**CONSIGNE À SUIVRE:** Restituez à l'identique le passage de l'extrait qui s'ouvre sur les mots contenant « 07:48Évidemment, travailler c'est » et se clôt sur « encore une fois... ».

**EXTRAIT:**
_ _ _ _ _

07:31Il est donc normal qu'on travaille plus longtemps.
07:33Je suis d'accord avec ça.
07:35Et la baisse de la natalité.
07:36Oui, et on n'est pas censé avoir argumenté longtemps sur ce thème.
07:39Or, on doit le faire.
07:40Pas sur le principe, mais sur les modalités.
07:42Et le concept de pénibilité du travail
07:44est un concept fort légitime dans certains métiers.
07:46Sinon, on a tendance à en abuser aujourd'hui.
07:48Évidemment, travailler c'est moins grave qu'être à la plage, par définition.
07:51Il y a une pénibilité inévitable de tout travail.
07:53Non, je prends au sérieux, dans certains métiers, c'est très réel.
07:56Mais sinon, le concept de pénibilité du travail, on en abuse aujourd'hui.
07:59Pour justifier, encore une fois...
08:01Juste une remarque, parce que je comprends très bien ce que vous dites.
08:04Dans les générations nées dans les années 60,
08:06qui vont donc arriver à l'arrivée de ma génération dans 5 ans, etc.
08:11Vous n'avez qu'un tiers des gens qui avaient le bac et qui faisaient des études supérieures.

_ _ _ _ _

**ENREGISTREMENTS PRÉSENTÉS:**
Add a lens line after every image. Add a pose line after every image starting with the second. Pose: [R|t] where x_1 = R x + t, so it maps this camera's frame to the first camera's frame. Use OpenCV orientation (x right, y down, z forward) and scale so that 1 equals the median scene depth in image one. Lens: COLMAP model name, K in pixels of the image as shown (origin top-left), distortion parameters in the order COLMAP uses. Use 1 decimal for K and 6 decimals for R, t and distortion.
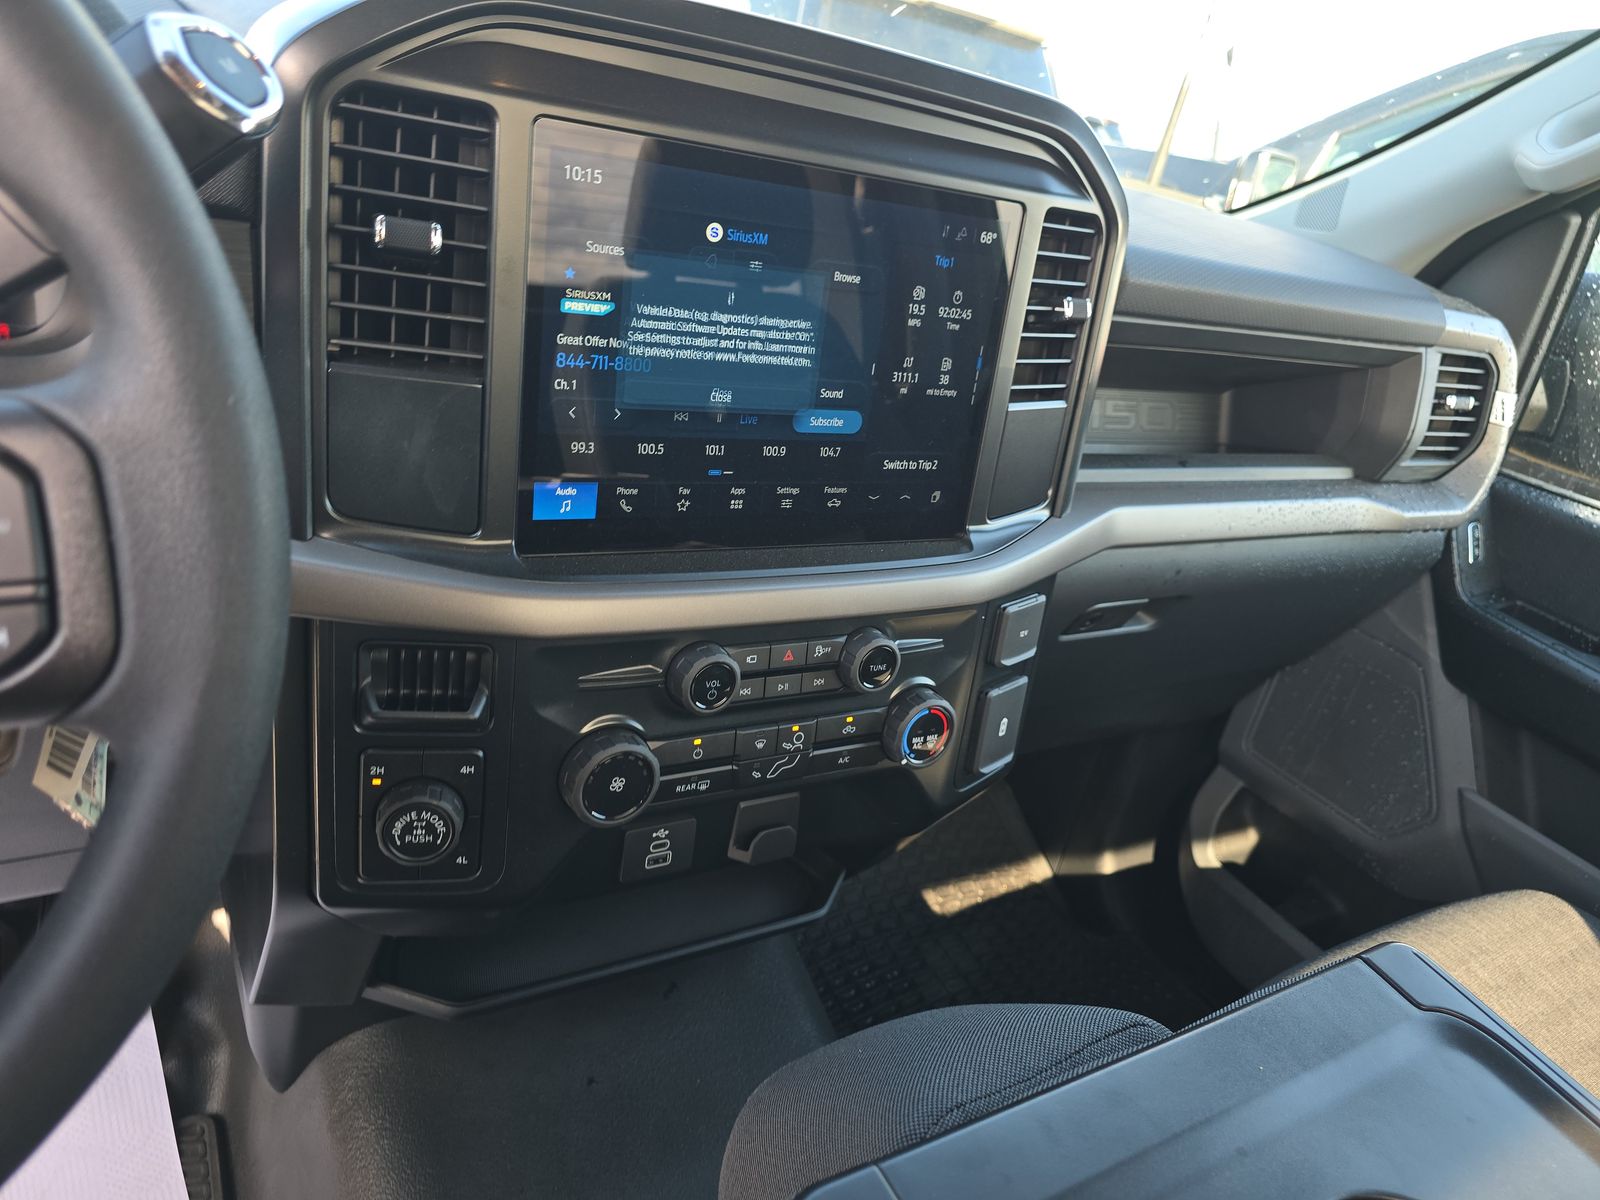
lens RADIAL K [[1055.3, 0, 804.2], [0, 1055.3, 615.2], [0, 0, 1]] dist [0.022429, -0.016988]
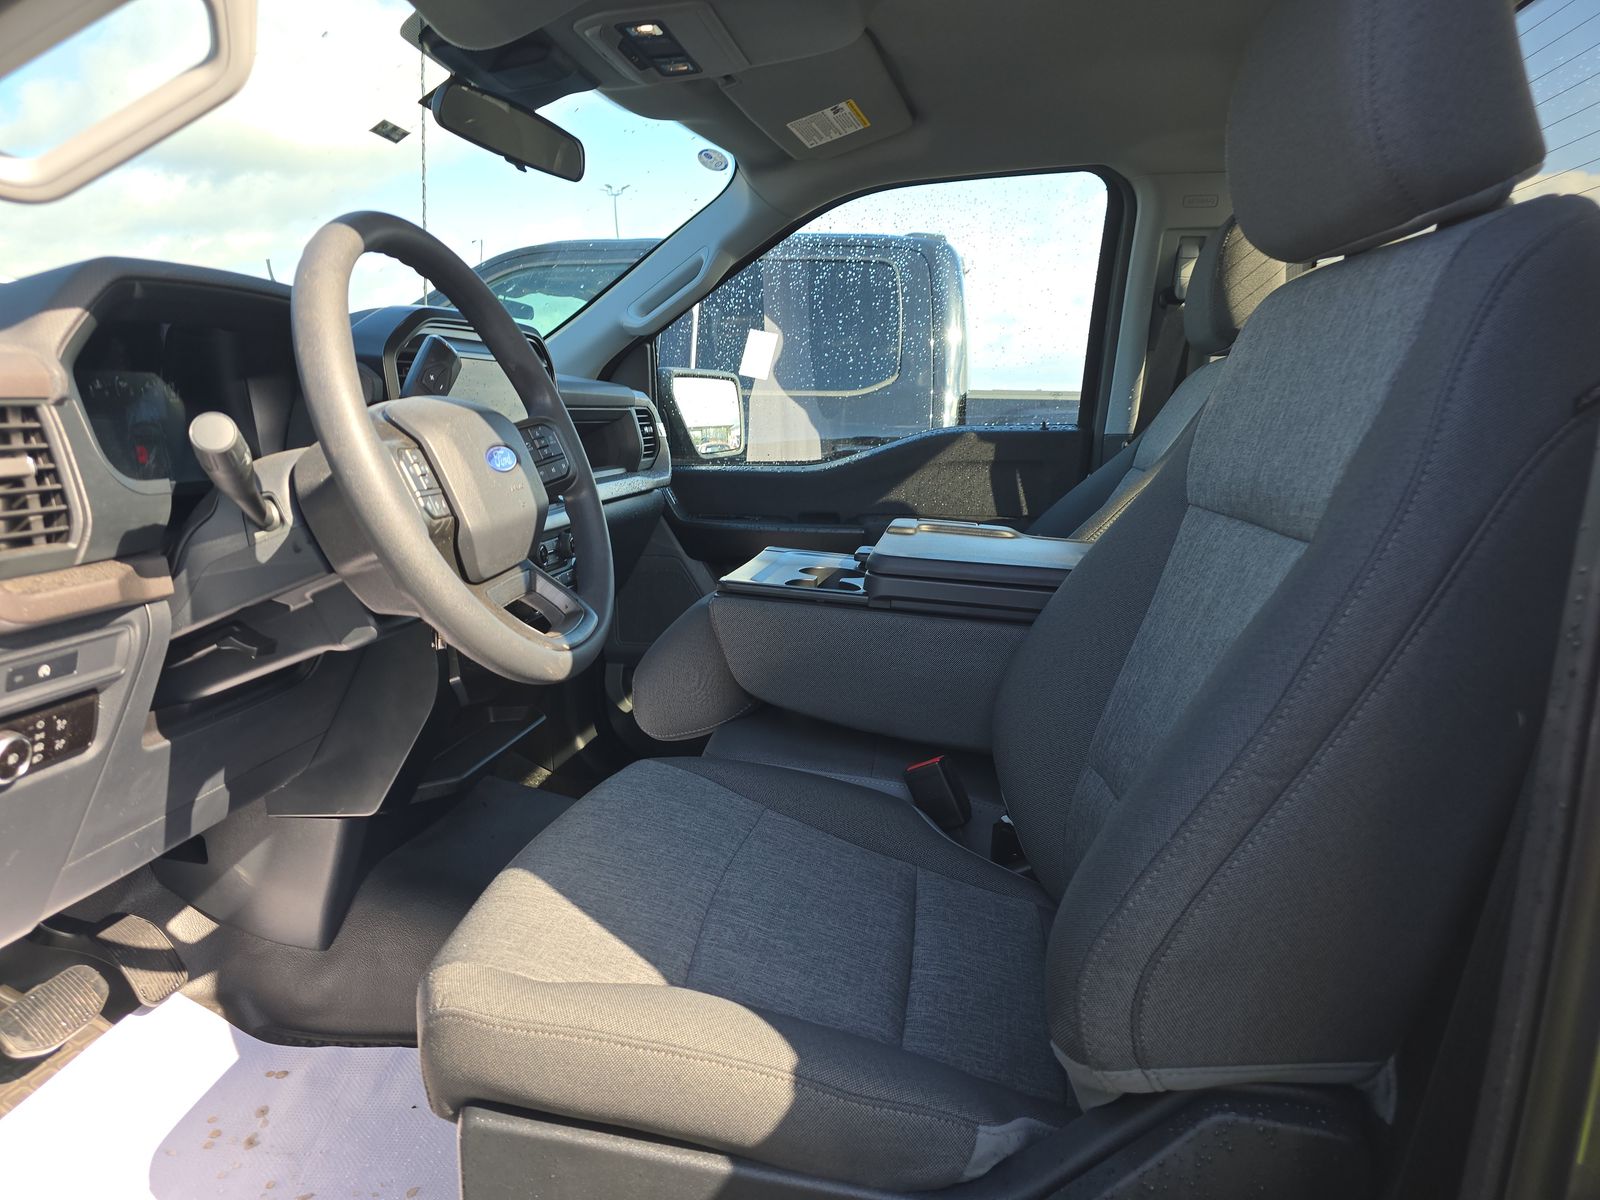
lens RADIAL K [[1055.3, 0, 804.2], [0, 1055.3, 615.2], [0, 0, 1]] dist [0.022429, -0.016988]
pose [[0.617152, -0.323154, 0.717422, -0.888631], [0.429961, 0.902110, 0.036476, 0.207692], [-0.658981, 0.285952, 0.695683, -0.630721]]
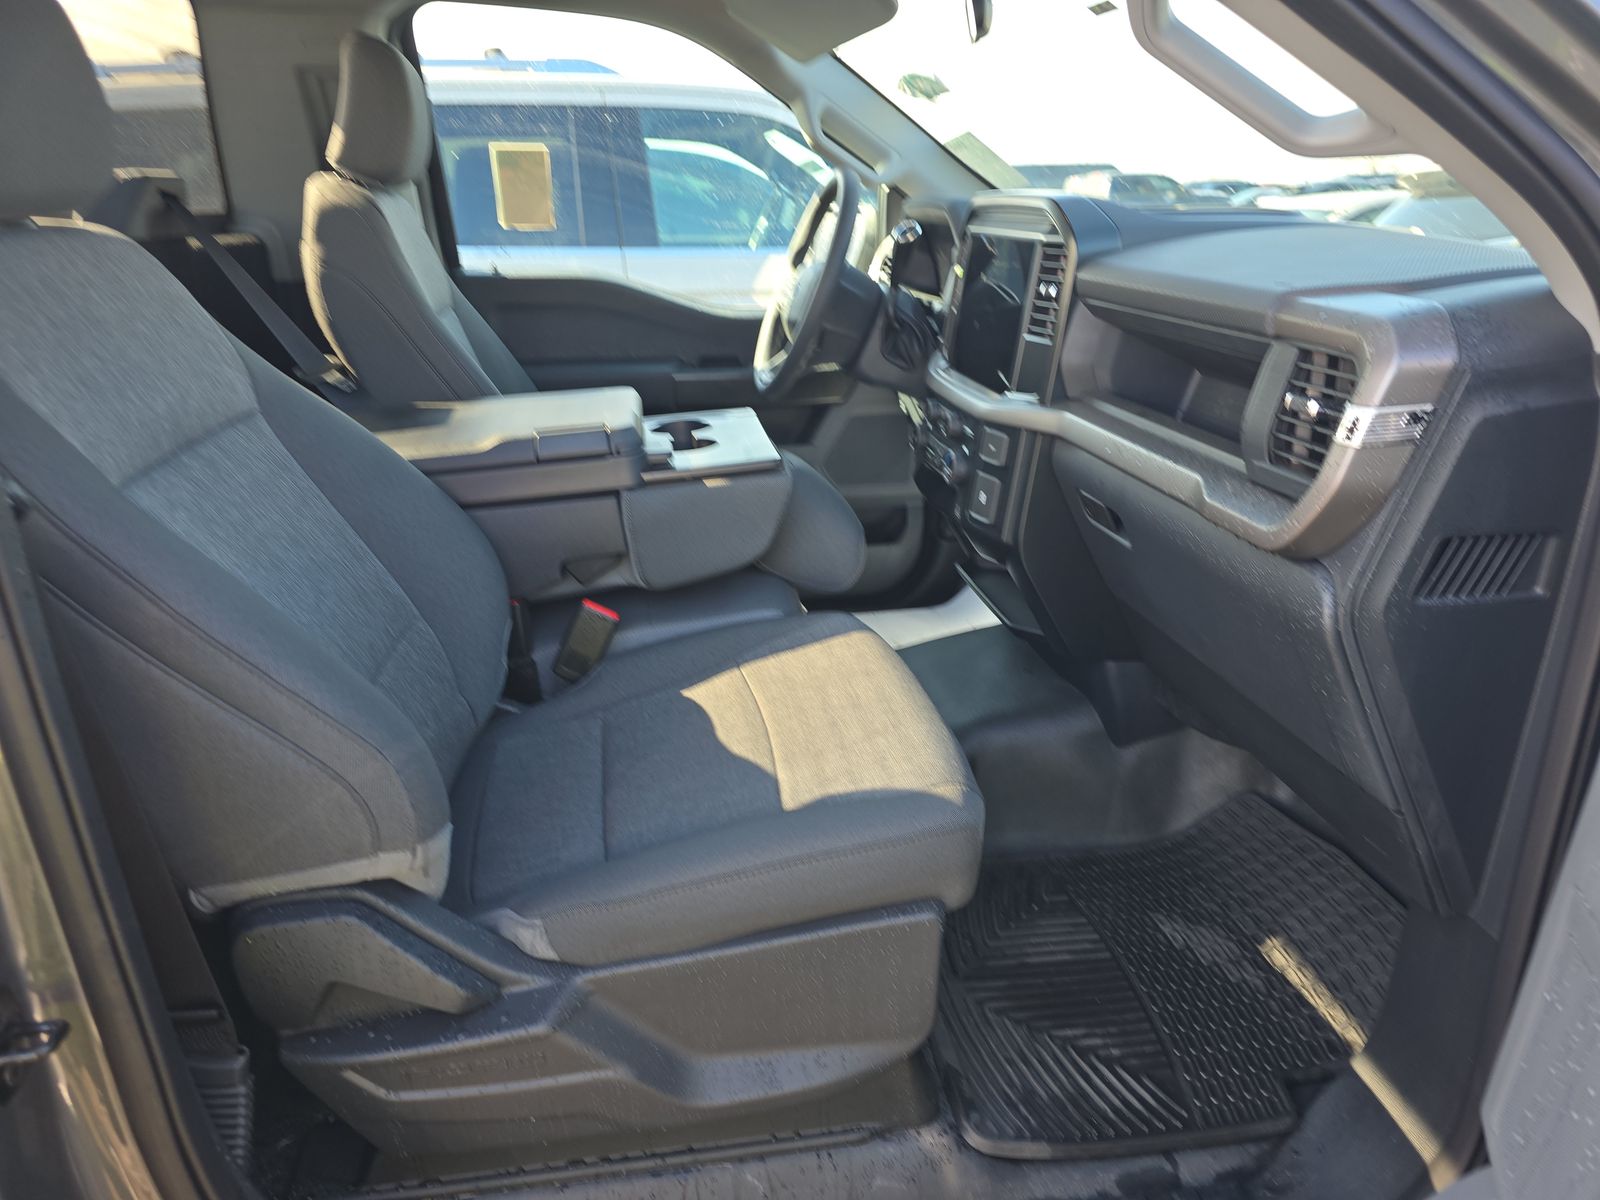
lens RADIAL K [[1055.3, 0, 804.2], [0, 1055.3, 615.2], [0, 0, 1]] dist [0.022429, -0.016988]
pose [[-0.337499, 0.171041, -0.925656, 1.638987], [-0.462242, 0.826515, 0.321257, -0.149609], [0.820017, 0.536301, -0.199886, 0.946365]]
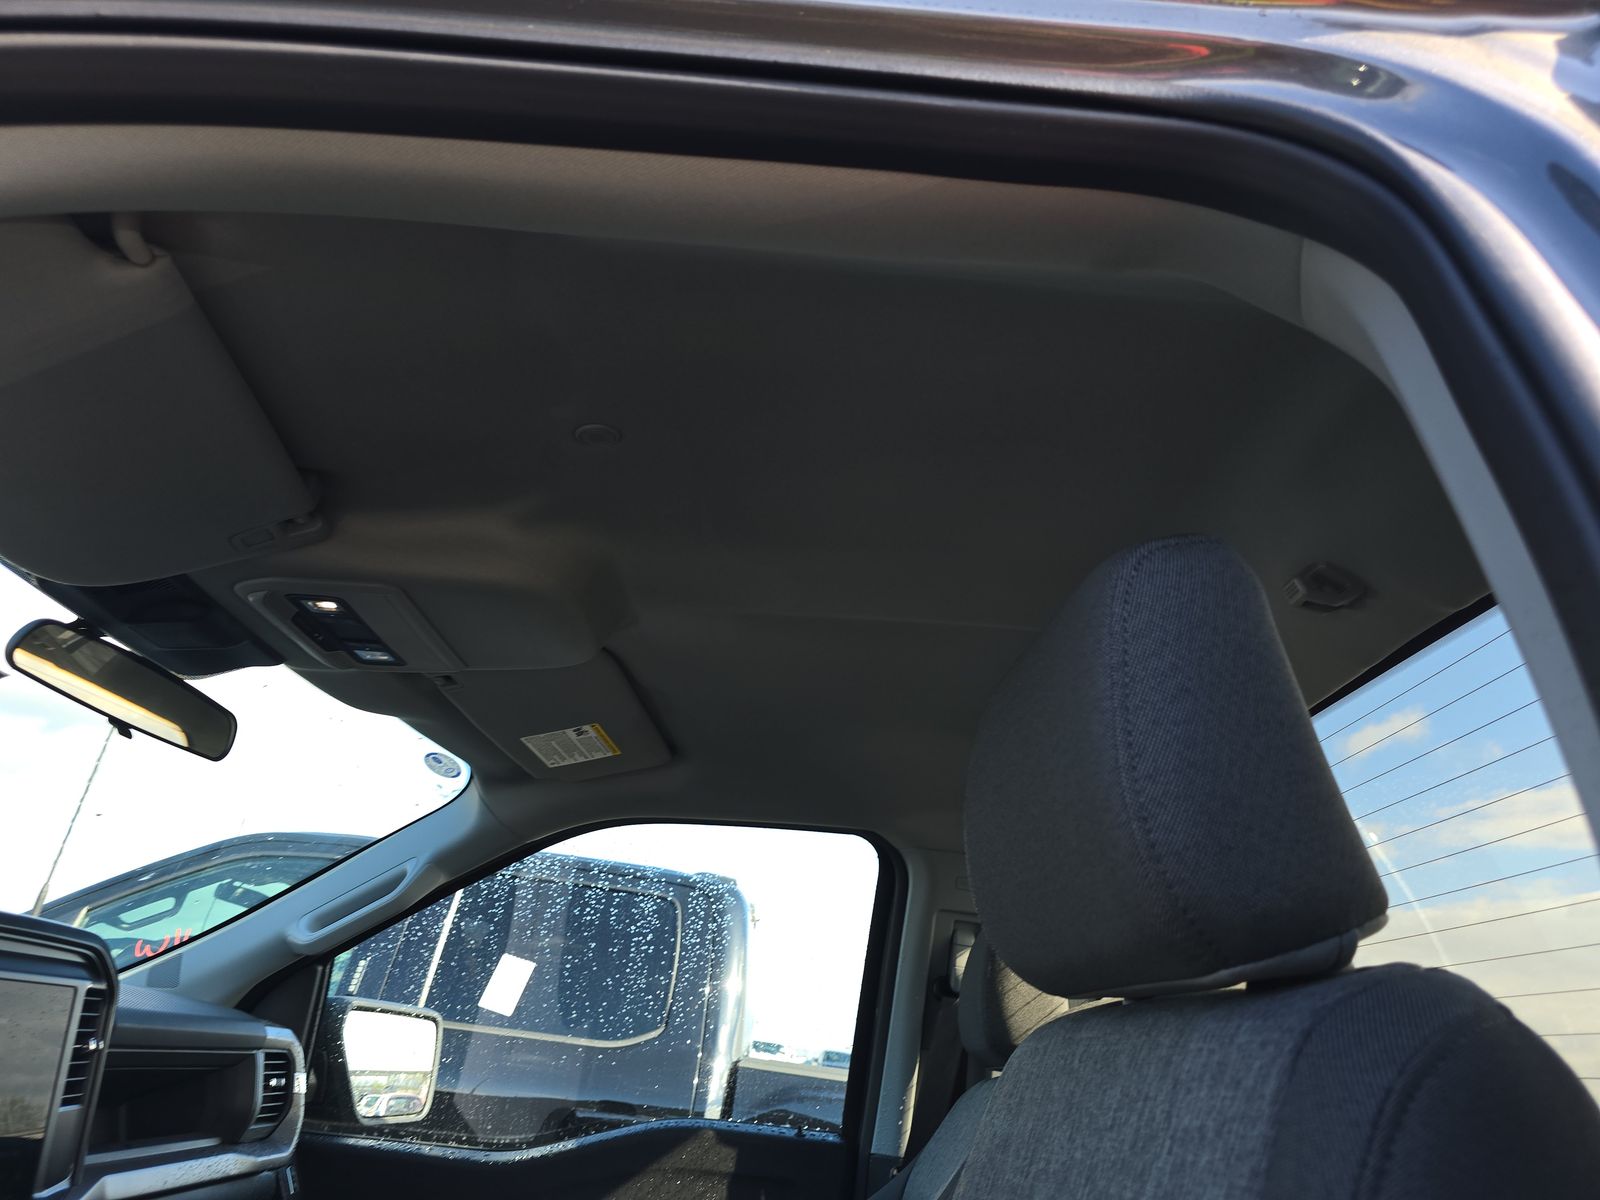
lens RADIAL K [[1055.3, 0, 804.2], [0, 1055.3, 615.2], [0, 0, 1]] dist [0.022429, -0.016988]
pose [[0.492724, 0.214941, 0.843222, -0.525061], [0.350194, 0.838104, -0.418266, 0.167348], [-0.796610, 0.501381, 0.337683, -0.566776]]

_ _ _ _ _

**RÉPONSE:**
07:48Évidemment, travailler c'est moins grave qu'être à la plage, par définition.
07:51Il y a une pénibilité inévitable de tout travail.
07:53Non, je prends au sérieux, dans certains métiers, c'est très réel.
07:56Mais sinon, le concept de pénibilité du travail, on en abuse aujourd'hui.
07:59Pour justifier, encore une fois...